Work required = Reproduce verbatim the part of the forum thread on filtering breath noise that runs from "6 visualizzazioni (ultimi" to "Accedi per commentare.".

Passage =
_____

How to filter breath noise in audio?

6 visualizzazioni (ultimi 30 giorni)
wei sun
wei sun il 12 Lug 2022
Commentato: Mathieu NOE il 15 Lug 2022
In the attachment are the original audio files and the MATLAB filter files used. I tried low-pass filtering and band-pass filtering. The effect is not obvious. This noise is mainly heavy breathing sound. How can I filter this breathing sound and save the speaking sound completely (Chinese or English)?
  5 Commenti
Jonas
Jonas il 13 Lug 2022
do you want to remove it only in this sound or do you want to do this automatically for multiple files?
wei sun
wei sun il 13 Lug 2022
remove or attenuate this noise.

Accedi per commentare.

Risposta accettata

Mathieu NOE
Mathieu NOE il 13 Lug 2022
Modificato: Mathieu NOE il 13 Lug 2022
hello
i opted for a strategy based on the spectrogram content. I noticed that the "breathing" sections are characterized by a strong spectrogram output below 100 Hz (red dots) which is not the case for the "speaking" sections
I worked on channel 1 as channel 2 is clipped (distorded)
so I simply reduced the volume (here - 30 dB) for the segments that goes from the local minima just before and after each red dot
(you can also put directly zero if you prefer - see options in the code)
%%%%%%%%%%%%%%%%%%%%%%%%%%%%%%%%%%
% options
%%%%%%%%%%%%%%%%%%%%%%%%%%%%%%%%%%
% spectrogram dB scale
spectrogram_dB_scale = 80; % dB range scale (means , the lowest displayed level is XX dB below the max level)
%%%%%%%%%%%%%%%%%%%%%%%%%%%%%%%%%%
% load signal
%%%%%%%%%%%%%%%%%%%%%%%%%%%%%%%%%%
[signal,Fs] = audioread('original.wav');
dt = 1/Fs;
[samples,channels] = size(signal);
% select channel (if needed)
channels = 1;
signal = signal(:,channels);
signal_filtered = signal;
% time vector
time = (0:samples-1)*dt;
%% decimate (if needed)

_____

Data records =
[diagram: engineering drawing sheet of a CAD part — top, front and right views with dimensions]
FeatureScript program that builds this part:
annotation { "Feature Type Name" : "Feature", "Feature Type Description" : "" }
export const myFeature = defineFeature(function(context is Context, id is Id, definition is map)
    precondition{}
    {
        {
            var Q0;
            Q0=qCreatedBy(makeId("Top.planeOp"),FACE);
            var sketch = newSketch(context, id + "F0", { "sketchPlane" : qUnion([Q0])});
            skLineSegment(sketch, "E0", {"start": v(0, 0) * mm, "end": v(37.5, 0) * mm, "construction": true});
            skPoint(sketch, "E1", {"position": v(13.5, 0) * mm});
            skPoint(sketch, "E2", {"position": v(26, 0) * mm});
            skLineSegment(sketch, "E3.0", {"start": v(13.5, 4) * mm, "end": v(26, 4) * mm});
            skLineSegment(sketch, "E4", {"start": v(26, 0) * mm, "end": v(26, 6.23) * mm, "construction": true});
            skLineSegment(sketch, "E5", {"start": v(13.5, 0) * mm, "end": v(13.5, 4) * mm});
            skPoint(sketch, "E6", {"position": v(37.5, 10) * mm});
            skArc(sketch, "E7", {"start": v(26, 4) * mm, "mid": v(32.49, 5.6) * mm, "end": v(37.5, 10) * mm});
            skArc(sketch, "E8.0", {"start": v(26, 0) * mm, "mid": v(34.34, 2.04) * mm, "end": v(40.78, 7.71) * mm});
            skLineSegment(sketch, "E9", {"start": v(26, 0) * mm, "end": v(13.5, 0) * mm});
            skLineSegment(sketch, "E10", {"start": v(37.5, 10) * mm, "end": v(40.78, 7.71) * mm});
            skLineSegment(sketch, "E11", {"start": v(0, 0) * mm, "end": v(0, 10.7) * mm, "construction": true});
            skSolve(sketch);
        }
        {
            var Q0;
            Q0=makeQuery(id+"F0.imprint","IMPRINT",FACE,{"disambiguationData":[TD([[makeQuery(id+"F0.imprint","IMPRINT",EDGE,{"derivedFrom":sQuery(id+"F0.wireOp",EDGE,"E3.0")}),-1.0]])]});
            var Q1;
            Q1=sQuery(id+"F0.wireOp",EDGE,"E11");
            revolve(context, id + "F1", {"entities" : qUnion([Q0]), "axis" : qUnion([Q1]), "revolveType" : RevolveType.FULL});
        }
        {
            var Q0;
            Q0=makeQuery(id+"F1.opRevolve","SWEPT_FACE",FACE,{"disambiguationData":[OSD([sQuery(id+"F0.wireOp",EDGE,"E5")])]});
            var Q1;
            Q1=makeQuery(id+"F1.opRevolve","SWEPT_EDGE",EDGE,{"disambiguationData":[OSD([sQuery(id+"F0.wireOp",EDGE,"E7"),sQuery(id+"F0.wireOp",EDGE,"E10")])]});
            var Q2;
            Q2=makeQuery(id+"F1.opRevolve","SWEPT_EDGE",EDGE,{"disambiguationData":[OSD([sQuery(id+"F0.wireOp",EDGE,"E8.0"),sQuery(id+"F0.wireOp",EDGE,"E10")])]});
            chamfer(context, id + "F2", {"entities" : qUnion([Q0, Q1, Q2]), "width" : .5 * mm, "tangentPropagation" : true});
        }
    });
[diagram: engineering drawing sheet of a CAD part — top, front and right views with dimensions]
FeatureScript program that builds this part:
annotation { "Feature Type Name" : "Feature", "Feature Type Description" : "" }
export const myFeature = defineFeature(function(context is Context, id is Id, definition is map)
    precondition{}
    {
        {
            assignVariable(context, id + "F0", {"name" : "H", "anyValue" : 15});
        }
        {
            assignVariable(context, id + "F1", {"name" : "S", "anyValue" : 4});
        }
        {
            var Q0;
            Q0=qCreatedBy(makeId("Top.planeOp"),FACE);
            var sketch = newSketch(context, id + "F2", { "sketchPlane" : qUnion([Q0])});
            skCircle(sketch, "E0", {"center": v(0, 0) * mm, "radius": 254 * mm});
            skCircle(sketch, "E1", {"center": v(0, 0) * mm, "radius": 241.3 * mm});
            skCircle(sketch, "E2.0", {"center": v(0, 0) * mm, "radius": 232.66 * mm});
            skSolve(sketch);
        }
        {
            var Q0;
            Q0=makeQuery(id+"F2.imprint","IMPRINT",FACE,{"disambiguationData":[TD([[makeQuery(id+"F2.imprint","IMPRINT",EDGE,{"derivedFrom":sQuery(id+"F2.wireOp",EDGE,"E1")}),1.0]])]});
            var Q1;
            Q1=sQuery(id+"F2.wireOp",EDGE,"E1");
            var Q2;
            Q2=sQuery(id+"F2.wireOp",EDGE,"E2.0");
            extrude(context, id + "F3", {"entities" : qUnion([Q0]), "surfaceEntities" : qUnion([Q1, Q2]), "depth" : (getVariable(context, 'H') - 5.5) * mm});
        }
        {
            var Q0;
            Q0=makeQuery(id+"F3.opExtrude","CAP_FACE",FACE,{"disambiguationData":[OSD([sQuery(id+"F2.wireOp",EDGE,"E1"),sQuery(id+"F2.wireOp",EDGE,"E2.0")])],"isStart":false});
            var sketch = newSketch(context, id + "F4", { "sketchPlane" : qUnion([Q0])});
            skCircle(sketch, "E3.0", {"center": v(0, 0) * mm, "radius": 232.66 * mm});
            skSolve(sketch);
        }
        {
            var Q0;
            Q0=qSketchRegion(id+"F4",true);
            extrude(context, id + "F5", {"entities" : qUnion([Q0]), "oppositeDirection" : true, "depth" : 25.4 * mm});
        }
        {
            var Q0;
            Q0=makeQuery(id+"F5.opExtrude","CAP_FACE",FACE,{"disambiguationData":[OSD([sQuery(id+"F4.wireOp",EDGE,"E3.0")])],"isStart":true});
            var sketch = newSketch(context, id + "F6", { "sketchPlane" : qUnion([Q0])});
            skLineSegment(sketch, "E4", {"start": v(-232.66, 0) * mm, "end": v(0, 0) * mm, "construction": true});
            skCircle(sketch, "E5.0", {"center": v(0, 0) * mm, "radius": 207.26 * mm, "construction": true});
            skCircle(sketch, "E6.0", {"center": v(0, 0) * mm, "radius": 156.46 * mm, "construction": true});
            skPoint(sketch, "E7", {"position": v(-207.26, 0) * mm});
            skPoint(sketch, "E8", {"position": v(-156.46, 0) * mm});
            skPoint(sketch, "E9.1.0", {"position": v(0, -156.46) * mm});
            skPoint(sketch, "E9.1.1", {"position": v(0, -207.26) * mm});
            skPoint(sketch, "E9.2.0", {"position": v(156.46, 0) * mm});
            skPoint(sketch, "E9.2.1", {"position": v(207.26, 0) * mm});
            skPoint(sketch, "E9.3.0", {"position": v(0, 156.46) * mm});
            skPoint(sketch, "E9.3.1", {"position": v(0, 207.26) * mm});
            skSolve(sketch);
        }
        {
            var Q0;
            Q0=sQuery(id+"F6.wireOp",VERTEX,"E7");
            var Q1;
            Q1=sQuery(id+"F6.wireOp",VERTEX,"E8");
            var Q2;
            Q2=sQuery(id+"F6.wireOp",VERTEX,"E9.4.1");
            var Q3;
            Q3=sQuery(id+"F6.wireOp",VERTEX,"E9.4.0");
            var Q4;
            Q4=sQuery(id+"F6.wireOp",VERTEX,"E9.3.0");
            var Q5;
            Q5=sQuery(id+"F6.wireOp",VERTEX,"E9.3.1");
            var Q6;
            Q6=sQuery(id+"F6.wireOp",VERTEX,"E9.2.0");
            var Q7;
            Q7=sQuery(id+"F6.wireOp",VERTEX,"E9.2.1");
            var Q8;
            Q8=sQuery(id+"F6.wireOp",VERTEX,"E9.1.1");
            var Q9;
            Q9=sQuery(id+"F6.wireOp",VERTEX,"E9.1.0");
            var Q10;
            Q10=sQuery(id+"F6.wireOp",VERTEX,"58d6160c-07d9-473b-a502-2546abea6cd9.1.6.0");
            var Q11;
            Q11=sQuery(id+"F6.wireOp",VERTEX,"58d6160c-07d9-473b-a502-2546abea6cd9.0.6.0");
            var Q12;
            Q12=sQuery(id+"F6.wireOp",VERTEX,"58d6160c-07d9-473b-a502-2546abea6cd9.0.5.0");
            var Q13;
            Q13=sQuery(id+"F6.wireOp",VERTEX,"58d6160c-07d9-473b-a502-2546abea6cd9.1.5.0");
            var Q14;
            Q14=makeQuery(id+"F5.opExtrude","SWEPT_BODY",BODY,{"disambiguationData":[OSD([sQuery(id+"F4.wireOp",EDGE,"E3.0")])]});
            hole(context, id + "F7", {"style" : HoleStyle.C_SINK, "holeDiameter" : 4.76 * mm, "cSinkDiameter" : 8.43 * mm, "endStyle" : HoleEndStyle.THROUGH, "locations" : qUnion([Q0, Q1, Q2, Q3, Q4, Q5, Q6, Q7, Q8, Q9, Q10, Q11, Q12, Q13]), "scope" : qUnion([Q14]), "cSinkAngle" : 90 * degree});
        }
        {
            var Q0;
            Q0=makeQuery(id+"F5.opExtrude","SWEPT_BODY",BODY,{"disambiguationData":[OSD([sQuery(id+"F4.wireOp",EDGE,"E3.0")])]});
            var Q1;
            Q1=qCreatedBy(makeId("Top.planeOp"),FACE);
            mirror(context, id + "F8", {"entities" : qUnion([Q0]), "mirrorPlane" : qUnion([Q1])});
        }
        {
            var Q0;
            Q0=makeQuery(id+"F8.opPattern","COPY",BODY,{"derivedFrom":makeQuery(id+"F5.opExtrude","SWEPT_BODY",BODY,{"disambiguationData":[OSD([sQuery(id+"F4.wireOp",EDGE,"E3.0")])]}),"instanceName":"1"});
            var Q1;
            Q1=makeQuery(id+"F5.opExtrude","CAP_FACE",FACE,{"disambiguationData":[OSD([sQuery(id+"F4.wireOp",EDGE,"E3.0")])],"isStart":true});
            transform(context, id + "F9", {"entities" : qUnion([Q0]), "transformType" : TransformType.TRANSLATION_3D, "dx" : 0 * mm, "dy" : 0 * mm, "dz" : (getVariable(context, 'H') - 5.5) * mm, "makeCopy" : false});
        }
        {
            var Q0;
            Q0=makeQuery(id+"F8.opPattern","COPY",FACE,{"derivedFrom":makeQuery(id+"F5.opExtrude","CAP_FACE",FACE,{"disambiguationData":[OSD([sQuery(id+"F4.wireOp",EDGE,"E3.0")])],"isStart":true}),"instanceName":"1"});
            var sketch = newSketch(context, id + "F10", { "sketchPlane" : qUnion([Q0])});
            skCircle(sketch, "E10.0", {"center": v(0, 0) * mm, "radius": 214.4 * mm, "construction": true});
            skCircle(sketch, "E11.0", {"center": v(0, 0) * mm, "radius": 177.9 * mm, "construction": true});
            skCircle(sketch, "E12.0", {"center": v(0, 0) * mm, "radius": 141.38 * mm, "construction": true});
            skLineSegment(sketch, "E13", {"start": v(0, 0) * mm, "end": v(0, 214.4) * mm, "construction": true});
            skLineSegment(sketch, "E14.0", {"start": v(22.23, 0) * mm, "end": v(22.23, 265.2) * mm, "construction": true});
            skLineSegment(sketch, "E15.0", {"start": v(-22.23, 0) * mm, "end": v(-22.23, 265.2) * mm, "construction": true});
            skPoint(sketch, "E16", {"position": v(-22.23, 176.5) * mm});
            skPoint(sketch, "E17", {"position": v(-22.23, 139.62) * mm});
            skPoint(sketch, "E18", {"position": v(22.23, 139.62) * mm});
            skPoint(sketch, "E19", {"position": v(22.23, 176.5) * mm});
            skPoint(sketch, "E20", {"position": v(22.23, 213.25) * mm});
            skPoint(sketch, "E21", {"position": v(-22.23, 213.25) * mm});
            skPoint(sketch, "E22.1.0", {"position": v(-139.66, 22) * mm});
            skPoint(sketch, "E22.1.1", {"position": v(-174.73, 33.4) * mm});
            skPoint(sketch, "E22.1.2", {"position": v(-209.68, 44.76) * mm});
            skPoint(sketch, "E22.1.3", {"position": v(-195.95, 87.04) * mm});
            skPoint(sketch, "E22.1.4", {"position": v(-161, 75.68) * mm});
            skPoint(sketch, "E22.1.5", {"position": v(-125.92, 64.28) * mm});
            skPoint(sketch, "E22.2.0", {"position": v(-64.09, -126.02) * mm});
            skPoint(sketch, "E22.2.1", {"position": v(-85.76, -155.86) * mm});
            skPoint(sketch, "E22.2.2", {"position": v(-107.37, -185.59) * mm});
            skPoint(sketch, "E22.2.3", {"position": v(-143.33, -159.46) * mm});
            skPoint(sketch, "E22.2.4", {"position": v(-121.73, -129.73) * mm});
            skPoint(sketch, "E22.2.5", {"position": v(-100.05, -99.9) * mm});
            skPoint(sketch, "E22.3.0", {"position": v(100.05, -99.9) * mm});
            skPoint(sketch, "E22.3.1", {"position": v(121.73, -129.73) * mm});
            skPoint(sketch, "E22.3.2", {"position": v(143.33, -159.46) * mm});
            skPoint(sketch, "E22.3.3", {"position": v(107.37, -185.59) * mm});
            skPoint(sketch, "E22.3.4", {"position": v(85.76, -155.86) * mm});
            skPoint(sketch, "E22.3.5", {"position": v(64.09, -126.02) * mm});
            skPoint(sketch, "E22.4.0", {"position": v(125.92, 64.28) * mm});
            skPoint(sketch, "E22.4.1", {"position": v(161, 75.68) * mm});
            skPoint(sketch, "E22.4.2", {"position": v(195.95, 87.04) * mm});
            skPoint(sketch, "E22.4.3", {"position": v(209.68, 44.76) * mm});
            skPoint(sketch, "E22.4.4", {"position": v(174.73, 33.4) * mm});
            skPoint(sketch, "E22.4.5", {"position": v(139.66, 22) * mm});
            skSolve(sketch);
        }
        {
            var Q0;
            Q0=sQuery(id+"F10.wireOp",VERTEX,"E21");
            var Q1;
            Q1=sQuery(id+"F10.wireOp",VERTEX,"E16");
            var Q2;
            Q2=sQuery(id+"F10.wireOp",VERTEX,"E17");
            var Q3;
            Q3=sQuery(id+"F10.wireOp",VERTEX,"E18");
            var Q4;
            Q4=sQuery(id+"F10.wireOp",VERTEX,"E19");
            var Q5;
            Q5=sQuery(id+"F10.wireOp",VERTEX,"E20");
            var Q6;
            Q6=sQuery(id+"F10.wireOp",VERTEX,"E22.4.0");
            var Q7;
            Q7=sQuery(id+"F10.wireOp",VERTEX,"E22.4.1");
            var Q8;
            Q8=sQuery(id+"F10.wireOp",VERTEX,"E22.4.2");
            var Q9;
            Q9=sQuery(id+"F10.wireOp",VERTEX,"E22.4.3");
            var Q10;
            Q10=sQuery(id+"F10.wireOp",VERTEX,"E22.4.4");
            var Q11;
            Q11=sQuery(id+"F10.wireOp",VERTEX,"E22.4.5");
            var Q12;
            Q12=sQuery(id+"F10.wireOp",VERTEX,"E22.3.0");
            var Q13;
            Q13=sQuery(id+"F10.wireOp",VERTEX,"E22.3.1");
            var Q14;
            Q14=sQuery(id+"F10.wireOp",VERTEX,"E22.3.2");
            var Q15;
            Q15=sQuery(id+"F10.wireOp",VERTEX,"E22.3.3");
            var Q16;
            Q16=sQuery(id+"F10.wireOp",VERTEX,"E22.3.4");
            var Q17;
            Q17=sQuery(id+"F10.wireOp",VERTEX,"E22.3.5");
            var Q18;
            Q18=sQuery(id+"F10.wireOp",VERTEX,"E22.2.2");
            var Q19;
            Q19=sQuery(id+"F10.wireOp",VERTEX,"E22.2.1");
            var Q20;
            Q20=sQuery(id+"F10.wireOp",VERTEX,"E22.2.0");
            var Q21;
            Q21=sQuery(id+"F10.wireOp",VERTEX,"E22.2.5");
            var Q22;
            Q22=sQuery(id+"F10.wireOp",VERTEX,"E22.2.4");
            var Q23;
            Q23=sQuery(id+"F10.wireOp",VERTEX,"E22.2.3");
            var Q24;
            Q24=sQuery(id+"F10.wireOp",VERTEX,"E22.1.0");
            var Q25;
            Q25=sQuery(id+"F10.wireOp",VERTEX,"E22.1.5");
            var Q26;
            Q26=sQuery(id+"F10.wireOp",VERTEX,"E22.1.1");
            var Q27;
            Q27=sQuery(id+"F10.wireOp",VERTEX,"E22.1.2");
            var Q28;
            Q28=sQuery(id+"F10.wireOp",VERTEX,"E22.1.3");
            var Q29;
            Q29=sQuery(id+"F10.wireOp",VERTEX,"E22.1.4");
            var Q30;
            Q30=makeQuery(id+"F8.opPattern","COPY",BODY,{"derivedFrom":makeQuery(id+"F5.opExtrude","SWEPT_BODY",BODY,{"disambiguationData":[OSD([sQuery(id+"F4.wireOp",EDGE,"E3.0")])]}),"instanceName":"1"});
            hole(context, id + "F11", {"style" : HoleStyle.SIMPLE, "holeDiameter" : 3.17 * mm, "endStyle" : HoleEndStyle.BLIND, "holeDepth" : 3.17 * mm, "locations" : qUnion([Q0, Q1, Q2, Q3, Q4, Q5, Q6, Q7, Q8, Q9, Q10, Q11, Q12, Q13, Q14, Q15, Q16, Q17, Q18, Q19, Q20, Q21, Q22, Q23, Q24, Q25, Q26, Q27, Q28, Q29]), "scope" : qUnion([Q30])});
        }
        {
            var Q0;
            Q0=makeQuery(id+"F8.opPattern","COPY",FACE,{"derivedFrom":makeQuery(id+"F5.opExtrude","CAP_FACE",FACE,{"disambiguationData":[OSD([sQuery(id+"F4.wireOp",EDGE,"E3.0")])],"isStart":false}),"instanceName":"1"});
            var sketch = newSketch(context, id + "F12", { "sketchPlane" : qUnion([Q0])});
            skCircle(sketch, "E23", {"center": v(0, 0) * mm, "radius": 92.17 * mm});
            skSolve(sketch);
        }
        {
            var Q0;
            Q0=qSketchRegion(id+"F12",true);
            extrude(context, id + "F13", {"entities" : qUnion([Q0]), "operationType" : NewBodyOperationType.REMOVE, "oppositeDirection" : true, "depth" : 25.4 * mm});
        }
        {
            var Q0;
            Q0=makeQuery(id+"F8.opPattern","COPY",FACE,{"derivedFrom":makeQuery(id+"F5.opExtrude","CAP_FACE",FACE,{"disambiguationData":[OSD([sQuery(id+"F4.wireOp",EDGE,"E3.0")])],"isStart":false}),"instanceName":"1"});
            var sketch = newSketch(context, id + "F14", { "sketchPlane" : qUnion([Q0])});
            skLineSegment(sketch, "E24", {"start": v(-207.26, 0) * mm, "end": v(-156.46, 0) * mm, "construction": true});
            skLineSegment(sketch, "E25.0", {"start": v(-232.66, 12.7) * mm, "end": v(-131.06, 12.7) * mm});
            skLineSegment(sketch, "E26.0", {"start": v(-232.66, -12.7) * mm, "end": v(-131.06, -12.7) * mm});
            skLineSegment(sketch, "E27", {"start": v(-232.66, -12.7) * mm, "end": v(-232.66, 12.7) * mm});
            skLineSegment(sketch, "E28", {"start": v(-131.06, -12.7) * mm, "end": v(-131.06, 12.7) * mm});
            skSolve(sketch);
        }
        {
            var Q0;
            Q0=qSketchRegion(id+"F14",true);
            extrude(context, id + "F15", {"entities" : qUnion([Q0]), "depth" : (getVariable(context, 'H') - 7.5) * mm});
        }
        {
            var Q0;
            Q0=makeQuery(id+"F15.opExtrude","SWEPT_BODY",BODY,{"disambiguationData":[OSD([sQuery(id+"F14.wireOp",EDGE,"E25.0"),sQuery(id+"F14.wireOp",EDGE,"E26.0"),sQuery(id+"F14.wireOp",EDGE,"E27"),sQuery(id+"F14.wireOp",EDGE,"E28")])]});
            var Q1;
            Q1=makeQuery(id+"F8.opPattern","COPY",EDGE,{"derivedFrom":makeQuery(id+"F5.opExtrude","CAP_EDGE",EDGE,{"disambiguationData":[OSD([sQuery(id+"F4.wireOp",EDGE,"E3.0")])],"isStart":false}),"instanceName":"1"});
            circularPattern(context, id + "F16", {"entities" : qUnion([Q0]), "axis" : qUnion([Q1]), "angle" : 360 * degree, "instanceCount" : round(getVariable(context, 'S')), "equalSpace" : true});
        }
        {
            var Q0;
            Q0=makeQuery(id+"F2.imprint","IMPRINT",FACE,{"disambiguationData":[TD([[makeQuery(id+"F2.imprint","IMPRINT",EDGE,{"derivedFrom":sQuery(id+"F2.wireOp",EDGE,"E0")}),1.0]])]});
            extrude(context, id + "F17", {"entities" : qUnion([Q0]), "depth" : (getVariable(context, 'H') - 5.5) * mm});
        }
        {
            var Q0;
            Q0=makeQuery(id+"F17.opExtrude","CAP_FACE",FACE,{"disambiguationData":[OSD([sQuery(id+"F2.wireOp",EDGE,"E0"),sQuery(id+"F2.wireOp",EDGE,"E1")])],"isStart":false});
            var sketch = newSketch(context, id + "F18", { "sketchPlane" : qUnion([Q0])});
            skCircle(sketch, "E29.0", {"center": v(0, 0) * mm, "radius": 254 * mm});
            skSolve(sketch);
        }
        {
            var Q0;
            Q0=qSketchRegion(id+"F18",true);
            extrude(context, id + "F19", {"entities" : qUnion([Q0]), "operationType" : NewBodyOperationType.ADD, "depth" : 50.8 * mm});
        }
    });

_____

Task response =
6 visualizzazioni (ultimi 30 giorni)
wei sun
wei sun il 12 Lug 2022
Commentato: Mathieu NOE il 15 Lug 2022
In the attachment are the original audio files and the MATLAB filter files used. I tried low-pass filtering and band-pass filtering. The effect is not obvious. This noise is mainly heavy breathing sound. How can I filter this breathing sound and save the speaking sound completely (Chinese or English)?
  5 Commenti
Jonas
Jonas il 13 Lug 2022
do you want to remove it only in this sound or do you want to do this automatically for multiple files?
wei sun
wei sun il 13 Lug 2022
remove or attenuate this noise.

Accedi per commentare.